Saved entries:
◇ ◇ ◇

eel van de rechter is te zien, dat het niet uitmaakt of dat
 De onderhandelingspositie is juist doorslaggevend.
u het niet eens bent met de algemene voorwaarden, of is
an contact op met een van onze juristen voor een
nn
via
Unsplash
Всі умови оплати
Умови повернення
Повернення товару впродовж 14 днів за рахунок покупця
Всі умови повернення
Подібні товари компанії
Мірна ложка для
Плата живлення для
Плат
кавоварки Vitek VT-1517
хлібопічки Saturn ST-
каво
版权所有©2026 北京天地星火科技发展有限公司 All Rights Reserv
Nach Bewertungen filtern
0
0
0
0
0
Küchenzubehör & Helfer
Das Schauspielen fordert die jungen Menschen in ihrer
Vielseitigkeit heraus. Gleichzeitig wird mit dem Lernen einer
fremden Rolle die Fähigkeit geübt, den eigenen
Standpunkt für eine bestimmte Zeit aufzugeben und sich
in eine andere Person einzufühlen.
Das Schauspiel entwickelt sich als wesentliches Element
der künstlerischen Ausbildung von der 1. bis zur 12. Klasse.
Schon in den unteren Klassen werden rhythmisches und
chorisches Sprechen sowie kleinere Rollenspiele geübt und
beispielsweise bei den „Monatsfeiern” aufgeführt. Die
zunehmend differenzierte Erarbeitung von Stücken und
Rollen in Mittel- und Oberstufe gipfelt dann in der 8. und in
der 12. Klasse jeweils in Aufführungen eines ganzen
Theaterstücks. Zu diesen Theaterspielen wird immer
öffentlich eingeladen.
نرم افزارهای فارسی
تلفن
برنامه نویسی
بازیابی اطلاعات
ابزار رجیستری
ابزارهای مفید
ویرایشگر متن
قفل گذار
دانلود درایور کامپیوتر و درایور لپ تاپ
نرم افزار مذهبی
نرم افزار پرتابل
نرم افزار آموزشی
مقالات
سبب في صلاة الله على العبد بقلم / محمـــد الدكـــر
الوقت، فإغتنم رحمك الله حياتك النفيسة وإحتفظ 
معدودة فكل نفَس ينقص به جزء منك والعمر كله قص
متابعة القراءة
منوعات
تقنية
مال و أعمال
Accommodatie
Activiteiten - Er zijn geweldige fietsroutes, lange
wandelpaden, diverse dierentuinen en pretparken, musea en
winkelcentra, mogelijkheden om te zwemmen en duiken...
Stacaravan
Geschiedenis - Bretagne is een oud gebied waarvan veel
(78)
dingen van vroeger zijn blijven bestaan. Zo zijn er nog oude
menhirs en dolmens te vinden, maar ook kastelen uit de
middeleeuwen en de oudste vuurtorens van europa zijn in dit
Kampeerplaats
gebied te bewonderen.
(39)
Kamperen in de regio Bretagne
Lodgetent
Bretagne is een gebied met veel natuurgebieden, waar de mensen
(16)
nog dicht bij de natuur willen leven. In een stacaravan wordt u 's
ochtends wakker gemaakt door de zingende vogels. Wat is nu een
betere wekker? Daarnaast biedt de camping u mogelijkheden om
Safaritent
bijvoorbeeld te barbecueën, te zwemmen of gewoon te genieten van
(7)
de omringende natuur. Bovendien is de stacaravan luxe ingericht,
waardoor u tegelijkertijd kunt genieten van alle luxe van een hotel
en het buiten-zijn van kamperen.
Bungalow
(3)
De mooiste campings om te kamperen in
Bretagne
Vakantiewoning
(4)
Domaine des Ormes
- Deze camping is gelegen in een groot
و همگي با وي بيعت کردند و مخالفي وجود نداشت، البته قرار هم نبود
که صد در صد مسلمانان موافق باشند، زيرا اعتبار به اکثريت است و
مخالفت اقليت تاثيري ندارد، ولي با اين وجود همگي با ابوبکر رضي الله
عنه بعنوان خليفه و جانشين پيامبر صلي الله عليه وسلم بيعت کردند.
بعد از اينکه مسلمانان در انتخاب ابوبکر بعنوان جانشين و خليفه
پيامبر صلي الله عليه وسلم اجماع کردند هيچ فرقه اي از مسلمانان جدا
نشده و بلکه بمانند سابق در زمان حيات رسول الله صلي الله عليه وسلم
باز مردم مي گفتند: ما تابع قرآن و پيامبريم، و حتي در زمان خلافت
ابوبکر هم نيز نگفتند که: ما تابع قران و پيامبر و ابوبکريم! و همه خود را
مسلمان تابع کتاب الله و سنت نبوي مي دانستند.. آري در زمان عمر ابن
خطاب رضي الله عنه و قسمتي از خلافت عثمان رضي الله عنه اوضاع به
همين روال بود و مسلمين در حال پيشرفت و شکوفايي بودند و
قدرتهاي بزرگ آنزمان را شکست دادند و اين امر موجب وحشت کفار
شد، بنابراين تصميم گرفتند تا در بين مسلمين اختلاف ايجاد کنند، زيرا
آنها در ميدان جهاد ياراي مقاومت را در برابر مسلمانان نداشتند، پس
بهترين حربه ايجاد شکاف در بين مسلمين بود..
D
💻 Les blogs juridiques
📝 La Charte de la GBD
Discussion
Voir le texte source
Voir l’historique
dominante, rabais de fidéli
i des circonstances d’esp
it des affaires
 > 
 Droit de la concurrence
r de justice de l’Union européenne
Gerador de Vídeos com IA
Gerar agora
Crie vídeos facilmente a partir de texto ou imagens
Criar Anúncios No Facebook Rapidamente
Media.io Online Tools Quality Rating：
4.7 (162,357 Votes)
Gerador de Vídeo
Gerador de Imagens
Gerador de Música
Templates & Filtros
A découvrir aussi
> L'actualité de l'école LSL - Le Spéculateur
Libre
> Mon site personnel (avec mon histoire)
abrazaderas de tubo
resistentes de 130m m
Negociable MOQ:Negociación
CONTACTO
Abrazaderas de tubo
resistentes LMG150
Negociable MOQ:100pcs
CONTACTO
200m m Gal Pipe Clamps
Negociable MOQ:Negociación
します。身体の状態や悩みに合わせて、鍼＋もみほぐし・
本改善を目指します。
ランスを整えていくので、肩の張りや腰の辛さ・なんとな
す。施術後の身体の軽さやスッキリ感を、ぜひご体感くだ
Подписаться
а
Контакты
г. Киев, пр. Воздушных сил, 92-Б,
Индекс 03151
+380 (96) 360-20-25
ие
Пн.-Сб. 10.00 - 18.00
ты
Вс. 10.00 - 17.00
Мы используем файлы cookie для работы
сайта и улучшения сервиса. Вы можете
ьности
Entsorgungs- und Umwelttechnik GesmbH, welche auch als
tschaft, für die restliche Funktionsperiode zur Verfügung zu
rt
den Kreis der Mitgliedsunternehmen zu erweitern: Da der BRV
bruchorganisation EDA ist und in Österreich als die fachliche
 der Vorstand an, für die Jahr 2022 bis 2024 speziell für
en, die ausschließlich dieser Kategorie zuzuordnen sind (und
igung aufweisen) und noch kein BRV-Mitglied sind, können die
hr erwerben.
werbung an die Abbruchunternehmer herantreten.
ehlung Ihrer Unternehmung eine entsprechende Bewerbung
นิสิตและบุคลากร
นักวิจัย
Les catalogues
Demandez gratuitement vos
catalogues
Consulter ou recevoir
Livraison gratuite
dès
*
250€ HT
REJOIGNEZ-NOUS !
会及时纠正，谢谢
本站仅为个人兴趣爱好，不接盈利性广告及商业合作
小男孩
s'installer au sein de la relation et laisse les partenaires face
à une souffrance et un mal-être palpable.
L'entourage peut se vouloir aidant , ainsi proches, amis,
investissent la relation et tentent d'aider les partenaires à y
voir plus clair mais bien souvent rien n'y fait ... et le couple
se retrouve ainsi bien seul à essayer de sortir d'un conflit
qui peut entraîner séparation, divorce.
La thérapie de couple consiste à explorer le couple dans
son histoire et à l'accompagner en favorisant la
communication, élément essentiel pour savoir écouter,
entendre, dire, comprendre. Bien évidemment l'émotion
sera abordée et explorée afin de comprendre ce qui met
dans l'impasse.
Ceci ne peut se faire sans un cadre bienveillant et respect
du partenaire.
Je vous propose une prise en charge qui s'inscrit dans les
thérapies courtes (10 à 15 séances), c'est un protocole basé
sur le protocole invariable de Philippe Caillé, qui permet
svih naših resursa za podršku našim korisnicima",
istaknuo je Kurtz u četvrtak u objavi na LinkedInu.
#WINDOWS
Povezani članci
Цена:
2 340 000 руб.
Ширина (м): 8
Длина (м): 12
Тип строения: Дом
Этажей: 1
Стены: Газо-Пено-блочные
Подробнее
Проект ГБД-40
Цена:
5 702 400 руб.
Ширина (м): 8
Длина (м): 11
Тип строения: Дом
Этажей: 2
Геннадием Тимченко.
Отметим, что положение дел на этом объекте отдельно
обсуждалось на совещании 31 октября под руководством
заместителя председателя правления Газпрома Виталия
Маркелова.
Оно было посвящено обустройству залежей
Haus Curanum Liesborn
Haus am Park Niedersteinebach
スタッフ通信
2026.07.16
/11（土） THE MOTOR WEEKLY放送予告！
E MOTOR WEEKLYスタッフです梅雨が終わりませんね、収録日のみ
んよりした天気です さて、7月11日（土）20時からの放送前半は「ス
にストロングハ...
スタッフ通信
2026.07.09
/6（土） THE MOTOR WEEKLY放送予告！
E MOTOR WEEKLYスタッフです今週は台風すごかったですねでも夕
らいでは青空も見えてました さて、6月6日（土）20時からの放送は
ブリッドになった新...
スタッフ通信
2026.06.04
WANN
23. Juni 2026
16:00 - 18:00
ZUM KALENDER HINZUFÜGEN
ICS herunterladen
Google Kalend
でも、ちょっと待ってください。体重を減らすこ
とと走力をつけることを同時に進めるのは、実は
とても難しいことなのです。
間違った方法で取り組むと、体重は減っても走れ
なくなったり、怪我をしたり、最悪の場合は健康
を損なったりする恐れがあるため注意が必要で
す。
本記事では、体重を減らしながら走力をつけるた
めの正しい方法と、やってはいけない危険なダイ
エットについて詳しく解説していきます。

◇ ◇ ◇

▸ WORK INSTRUCTION: Transcribe the records above exactly, beginning at the line that contains "4.7 (162,357 Votes)" and ending with the line that contains "Вс. 10.00 - 17.00", both included, and nothing else.

▸ SOLVED PROBLEM:
4.7 (162,357 Votes)
Gerador de Vídeo
Gerador de Imagens
Gerador de Música
Templates & Filtros
A découvrir aussi
> L'actualité de l'école LSL - Le Spéculateur
Libre
> Mon site personnel (avec mon histoire)
abrazaderas de tubo
resistentes de 130m m
Negociable MOQ:Negociación
CONTACTO
Abrazaderas de tubo
resistentes LMG150
Negociable MOQ:100pcs
CONTACTO
200m m Gal Pipe Clamps
Negociable MOQ:Negociación
します。身体の状態や悩みに合わせて、鍼＋もみほぐし・
本改善を目指します。
ランスを整えていくので、肩の張りや腰の辛さ・なんとな
す。施術後の身体の軽さやスッキリ感を、ぜひご体感くだ
Подписаться
а
Контакты
г. Киев, пр. Воздушных сил, 92-Б,
Индекс 03151
+380 (96) 360-20-25
ие
Пн.-Сб. 10.00 - 18.00
ты
Вс. 10.00 - 17.00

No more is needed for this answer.